Exercise: Your task is to write out exactly the lines from the line containing "#254, ends: 09:00 -> 08:30" through the end of the records, inclusive at both ends.

[Data extracted from a collection]

──────────────────────────────

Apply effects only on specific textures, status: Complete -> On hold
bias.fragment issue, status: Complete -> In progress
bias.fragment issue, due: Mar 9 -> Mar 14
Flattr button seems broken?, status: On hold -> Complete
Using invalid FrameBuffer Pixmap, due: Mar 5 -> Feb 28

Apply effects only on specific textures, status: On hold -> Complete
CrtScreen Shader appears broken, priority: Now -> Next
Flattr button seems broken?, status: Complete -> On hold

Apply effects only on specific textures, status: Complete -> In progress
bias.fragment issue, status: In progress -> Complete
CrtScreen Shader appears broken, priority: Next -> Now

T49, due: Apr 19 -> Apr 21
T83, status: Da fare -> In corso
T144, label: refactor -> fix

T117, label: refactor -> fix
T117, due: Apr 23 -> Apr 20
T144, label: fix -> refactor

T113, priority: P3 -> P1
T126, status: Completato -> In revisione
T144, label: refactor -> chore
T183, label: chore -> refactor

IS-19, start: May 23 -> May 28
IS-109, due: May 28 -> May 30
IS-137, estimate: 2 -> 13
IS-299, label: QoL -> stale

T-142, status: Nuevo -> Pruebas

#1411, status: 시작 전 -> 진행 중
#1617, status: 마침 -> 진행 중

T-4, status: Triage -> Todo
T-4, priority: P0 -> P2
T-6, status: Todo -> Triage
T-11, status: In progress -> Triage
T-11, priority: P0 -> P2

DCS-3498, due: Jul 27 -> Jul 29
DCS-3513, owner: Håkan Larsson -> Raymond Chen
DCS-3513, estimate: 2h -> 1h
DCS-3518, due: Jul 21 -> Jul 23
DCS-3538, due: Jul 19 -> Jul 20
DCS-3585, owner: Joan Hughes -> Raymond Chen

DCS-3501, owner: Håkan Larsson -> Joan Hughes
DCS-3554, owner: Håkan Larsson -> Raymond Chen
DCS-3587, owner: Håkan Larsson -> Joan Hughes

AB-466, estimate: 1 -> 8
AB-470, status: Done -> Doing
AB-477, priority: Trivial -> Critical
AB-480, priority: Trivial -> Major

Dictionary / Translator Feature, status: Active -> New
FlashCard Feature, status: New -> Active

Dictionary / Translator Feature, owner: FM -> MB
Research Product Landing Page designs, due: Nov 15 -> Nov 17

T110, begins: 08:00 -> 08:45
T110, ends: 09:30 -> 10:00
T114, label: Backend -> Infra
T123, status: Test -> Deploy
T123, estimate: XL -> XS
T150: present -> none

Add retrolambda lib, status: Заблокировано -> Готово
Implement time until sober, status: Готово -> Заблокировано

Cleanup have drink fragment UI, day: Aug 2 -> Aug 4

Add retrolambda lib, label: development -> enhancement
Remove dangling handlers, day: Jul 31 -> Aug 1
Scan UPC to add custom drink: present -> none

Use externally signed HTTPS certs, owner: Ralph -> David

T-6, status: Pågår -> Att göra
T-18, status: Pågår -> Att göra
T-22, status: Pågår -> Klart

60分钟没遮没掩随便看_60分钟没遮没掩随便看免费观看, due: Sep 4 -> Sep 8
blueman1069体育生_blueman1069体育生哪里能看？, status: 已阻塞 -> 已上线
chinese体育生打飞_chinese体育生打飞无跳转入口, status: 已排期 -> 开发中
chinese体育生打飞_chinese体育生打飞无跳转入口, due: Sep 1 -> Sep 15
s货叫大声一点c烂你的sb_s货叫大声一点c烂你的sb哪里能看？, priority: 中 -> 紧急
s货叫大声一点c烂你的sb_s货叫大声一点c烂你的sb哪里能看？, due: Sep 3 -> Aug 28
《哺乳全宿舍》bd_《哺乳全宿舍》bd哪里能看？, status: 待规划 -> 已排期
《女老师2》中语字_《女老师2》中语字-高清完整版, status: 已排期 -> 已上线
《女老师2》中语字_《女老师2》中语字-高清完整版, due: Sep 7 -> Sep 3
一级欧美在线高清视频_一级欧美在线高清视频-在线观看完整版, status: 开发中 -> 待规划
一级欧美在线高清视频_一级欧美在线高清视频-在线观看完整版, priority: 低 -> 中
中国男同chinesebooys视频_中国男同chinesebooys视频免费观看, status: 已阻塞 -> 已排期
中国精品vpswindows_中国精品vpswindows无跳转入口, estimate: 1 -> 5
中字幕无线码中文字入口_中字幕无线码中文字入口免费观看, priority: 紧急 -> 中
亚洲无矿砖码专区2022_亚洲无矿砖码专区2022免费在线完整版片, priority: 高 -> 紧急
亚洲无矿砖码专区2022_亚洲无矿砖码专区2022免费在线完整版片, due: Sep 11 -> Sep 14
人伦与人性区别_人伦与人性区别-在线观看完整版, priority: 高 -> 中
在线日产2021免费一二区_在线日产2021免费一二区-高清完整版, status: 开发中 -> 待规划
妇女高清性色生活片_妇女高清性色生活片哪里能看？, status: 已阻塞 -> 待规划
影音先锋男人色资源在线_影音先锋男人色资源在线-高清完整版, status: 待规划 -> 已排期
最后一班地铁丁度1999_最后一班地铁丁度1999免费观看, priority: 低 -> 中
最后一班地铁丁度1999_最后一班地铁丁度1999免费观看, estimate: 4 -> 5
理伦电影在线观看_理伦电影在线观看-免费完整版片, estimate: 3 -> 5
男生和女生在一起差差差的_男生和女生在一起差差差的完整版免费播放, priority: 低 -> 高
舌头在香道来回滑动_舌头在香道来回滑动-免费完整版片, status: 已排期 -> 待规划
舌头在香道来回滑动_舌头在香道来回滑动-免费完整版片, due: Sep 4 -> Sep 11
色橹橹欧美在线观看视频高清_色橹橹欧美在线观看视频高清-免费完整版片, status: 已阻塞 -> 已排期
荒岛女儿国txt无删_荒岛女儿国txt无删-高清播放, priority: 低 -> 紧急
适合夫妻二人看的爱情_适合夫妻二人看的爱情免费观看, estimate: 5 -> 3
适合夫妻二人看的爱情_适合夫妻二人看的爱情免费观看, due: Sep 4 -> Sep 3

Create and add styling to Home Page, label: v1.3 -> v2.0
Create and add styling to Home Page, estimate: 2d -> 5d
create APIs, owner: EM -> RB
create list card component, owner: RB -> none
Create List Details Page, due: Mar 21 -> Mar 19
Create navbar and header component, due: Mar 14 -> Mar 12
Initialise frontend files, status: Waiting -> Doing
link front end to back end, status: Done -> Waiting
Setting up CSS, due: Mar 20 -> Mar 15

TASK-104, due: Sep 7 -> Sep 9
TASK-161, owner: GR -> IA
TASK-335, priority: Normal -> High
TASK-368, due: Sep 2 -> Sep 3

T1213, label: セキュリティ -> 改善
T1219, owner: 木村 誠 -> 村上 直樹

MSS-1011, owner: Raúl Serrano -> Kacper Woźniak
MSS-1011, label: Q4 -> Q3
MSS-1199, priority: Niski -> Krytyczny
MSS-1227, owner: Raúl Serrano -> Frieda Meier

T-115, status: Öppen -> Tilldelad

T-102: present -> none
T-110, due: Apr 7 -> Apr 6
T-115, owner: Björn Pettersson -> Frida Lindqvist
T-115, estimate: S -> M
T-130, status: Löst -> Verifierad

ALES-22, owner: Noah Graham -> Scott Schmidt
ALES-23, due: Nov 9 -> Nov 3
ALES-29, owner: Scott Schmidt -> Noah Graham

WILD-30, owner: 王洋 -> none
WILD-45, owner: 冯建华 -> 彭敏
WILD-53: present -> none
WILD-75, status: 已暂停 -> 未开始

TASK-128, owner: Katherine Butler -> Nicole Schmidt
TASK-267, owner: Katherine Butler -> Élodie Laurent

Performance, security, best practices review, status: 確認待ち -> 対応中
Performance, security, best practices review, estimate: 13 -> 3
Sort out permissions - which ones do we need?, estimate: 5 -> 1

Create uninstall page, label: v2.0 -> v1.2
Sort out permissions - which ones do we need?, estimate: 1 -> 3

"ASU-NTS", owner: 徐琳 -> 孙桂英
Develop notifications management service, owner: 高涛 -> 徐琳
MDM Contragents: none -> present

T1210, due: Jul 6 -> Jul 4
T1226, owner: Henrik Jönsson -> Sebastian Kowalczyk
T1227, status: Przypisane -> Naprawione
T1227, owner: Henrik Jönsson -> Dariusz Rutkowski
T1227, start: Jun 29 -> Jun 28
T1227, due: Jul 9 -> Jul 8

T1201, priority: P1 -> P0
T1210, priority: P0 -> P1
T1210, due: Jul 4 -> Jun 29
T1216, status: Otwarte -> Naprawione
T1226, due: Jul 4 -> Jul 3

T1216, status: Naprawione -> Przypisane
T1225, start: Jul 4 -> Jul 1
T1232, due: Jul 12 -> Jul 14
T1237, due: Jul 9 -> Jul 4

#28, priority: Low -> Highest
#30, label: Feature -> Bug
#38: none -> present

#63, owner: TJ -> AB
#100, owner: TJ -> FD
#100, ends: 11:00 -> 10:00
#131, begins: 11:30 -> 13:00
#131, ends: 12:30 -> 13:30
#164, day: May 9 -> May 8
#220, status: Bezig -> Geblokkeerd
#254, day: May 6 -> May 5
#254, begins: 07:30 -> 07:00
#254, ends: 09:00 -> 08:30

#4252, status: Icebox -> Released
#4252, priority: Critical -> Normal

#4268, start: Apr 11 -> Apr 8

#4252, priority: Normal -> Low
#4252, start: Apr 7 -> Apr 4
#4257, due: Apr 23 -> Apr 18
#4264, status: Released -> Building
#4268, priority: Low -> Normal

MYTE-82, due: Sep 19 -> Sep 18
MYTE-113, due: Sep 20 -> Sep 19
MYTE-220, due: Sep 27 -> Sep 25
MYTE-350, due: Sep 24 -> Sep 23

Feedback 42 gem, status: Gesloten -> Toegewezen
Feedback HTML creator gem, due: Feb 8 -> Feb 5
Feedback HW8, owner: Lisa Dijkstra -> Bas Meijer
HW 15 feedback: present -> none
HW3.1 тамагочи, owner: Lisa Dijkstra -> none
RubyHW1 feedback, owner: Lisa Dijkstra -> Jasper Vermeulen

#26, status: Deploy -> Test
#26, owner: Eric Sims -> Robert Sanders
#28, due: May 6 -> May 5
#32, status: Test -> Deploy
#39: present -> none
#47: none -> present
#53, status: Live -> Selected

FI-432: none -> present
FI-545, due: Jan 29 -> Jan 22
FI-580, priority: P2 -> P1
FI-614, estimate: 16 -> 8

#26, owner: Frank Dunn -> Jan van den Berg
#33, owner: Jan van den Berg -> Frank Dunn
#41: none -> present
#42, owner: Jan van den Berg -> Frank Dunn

──────────────────────────────

Solution for this problem:
#254, ends: 09:00 -> 08:30

#4252, status: Icebox -> Released
#4252, priority: Critical -> Normal

#4268, start: Apr 11 -> Apr 8

#4252, priority: Normal -> Low
#4252, start: Apr 7 -> Apr 4
#4257, due: Apr 23 -> Apr 18
#4264, status: Released -> Building
#4268, priority: Low -> Normal

MYTE-82, due: Sep 19 -> Sep 18
MYTE-113, due: Sep 20 -> Sep 19
MYTE-220, due: Sep 27 -> Sep 25
MYTE-350, due: Sep 24 -> Sep 23

Feedback 42 gem, status: Gesloten -> Toegewezen
Feedback HTML creator gem, due: Feb 8 -> Feb 5
Feedback HW8, owner: Lisa Dijkstra -> Bas Meijer
HW 15 feedback: present -> none
HW3.1 тамагочи, owner: Lisa Dijkstra -> none
RubyHW1 feedback, owner: Lisa Dijkstra -> Jasper Vermeulen

#26, status: Deploy -> Test
#26, owner: Eric Sims -> Robert Sanders
#28, due: May 6 -> May 5
#32, status: Test -> Deploy
#39: present -> none
#47: none -> present
#53, status: Live -> Selected

FI-432: none -> present
FI-545, due: Jan 29 -> Jan 22
FI-580, priority: P2 -> P1
FI-614, estimate: 16 -> 8

#26, owner: Frank Dunn -> Jan van den Berg
#33, owner: Jan van den Berg -> Frank Dunn
#41: none -> present
#42, owner: Jan van den Berg -> Frank Dunn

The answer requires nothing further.